7. The learned Single Judge was also in error in holding that the same standard was not applied by the State Transport Appellate Tribunal in comparing the history sheets of the appellant and the respondent. The history sheet of the appellant related only to his performance as stage carriage operator and the entire history sheet was before the State Transport Appellate Tribunal and it showed that the appellant had' a clean record. On the other hand, the respondent had two history sheets, one relating to his performance as stage carriage operator and the other relating to his performance as lorry operator and both the history sheets showed adverse entries. It can hardly be disputed that this comparison with reference to the past performance of the appellant and the respondent was relevant to the question as to who between the two should be selected for grant of permit. It may be that the history sheet of the respondent as lorry operator related to a period of ten years while that of the appellant as a stage carriage perator covered a shorter period, but that cannot be helped. The comparison has to be made on the basis of the available material and if the history sheet of the respondent, which may be for a longer period, shows that the past performance of the respondent was not satisfactory while, the history sheet of the appellant, though for a shorter period, shows that he has had a clean record of performance, that would certainly be a relevant circumstance to be taken into account. The State Transport Appellate Tribunal was plainly right in relying on this circumstance, amongst others, for the purpose of preferring the appellant to the respondent.

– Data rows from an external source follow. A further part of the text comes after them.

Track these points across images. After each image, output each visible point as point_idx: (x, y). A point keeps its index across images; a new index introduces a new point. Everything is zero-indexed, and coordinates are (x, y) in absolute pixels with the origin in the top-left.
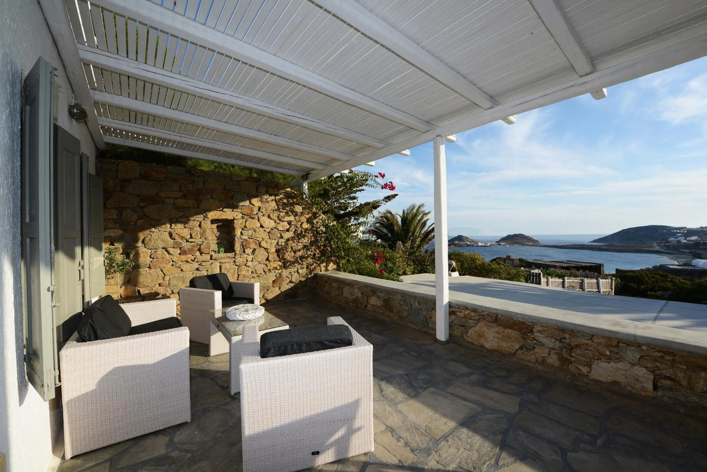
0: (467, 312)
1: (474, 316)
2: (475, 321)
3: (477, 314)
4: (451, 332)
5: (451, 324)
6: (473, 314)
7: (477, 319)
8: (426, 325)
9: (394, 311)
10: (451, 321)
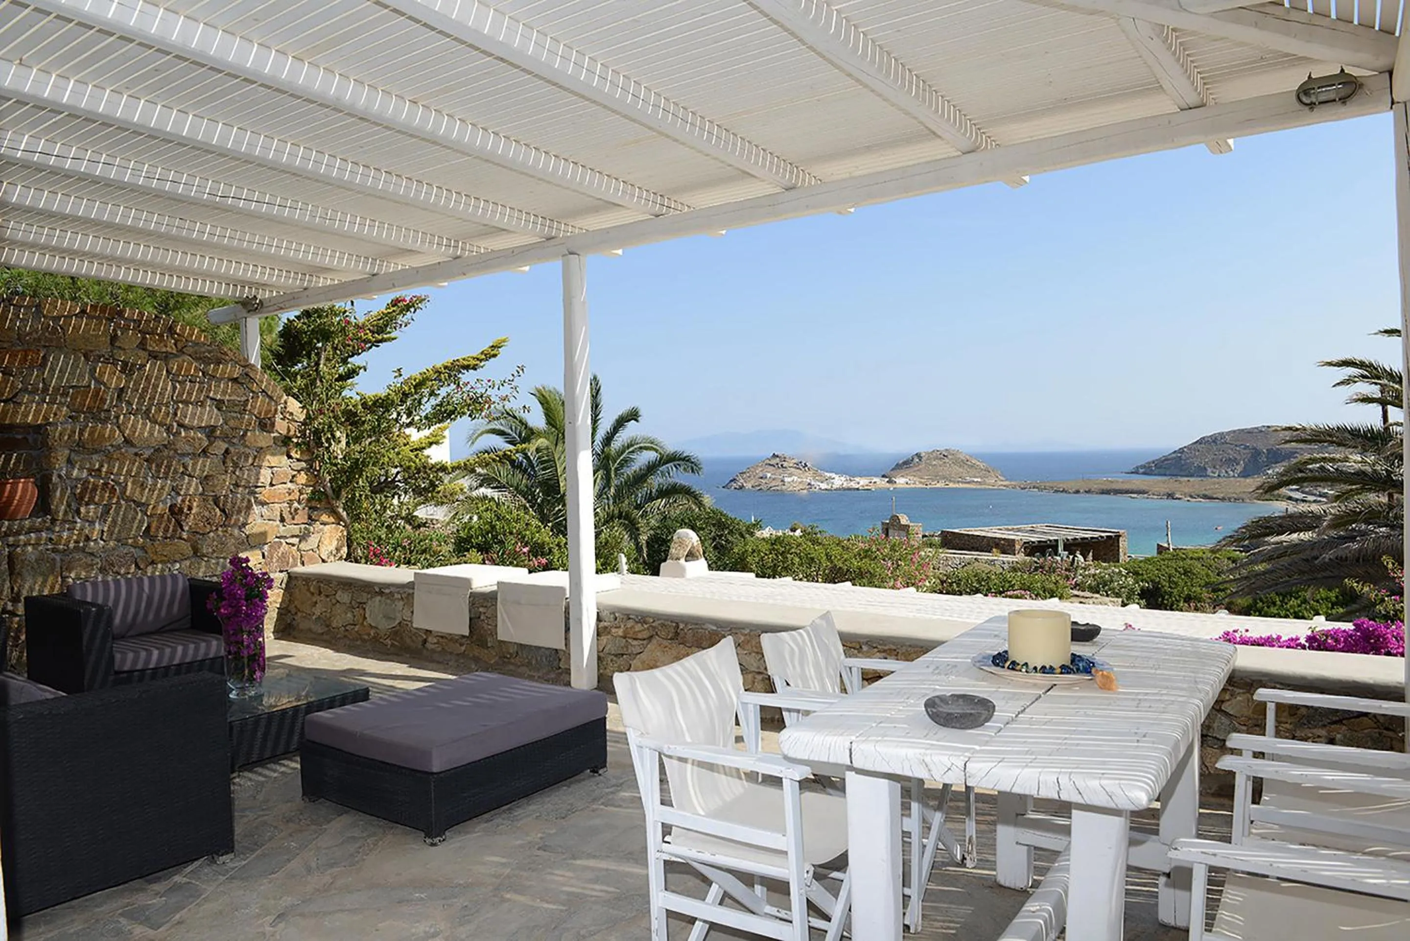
0: (630, 624)
1: (640, 631)
2: (641, 642)
3: (646, 626)
4: (601, 671)
5: (601, 654)
6: (638, 627)
7: (645, 637)
8: (555, 663)
9: (489, 645)
10: (601, 649)
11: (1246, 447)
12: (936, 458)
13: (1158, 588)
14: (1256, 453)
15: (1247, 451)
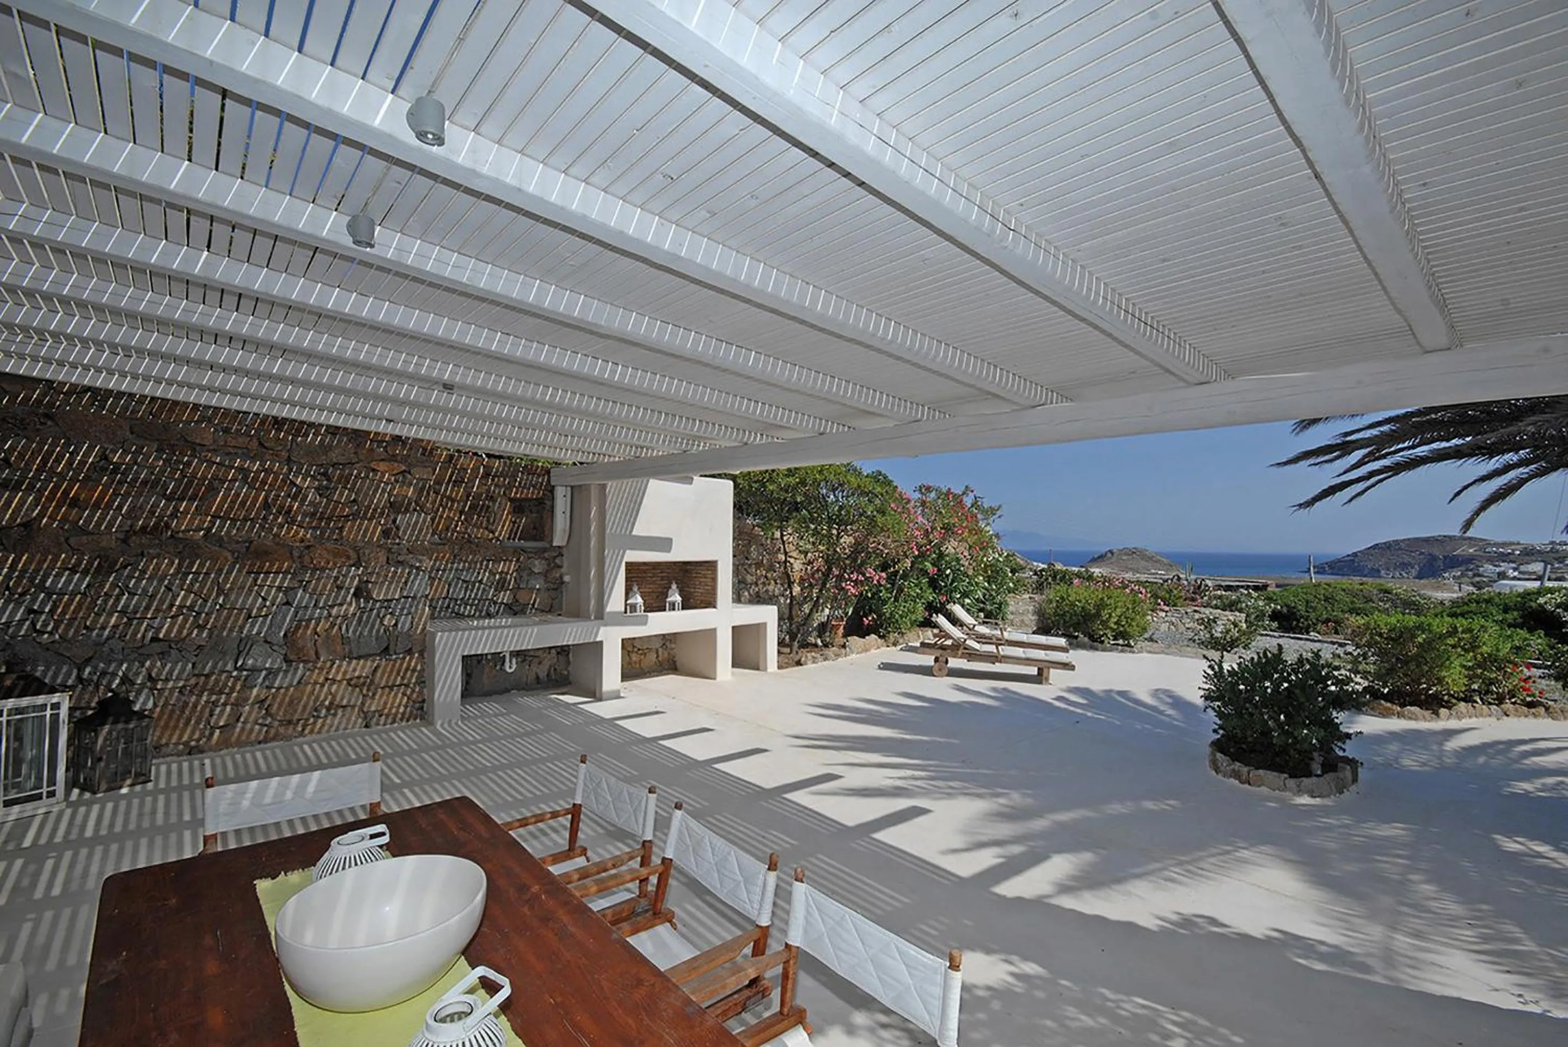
11: (1422, 553)
12: (1126, 554)
13: (1294, 614)
14: (1433, 558)
15: (1422, 557)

8. Before we part with this case we may point out that the learned Single Judge overstepped the limits of his revisional jurisdiction and treated the revision application before him as if it were an appeal. That was clearly impermissible as the revisional jurisdiction of the High Court under Section 64B is as severely restricted as that under Section 115 of the CPC and it is only where there is a jurisdictional error or illegality or material irregularity in the exercise of jurisdiction that the High Court can interfere under Section 64B with an order made by the State Transport Appellate Tribunal.

9. We must, therefore, set aside the judgment of the learned Single Judge and restore the order made by the State Transport Appellate Tribunal granting permit to the appellant. The appeal is accordingly allowed. The respondent will pay the costs to the appellant.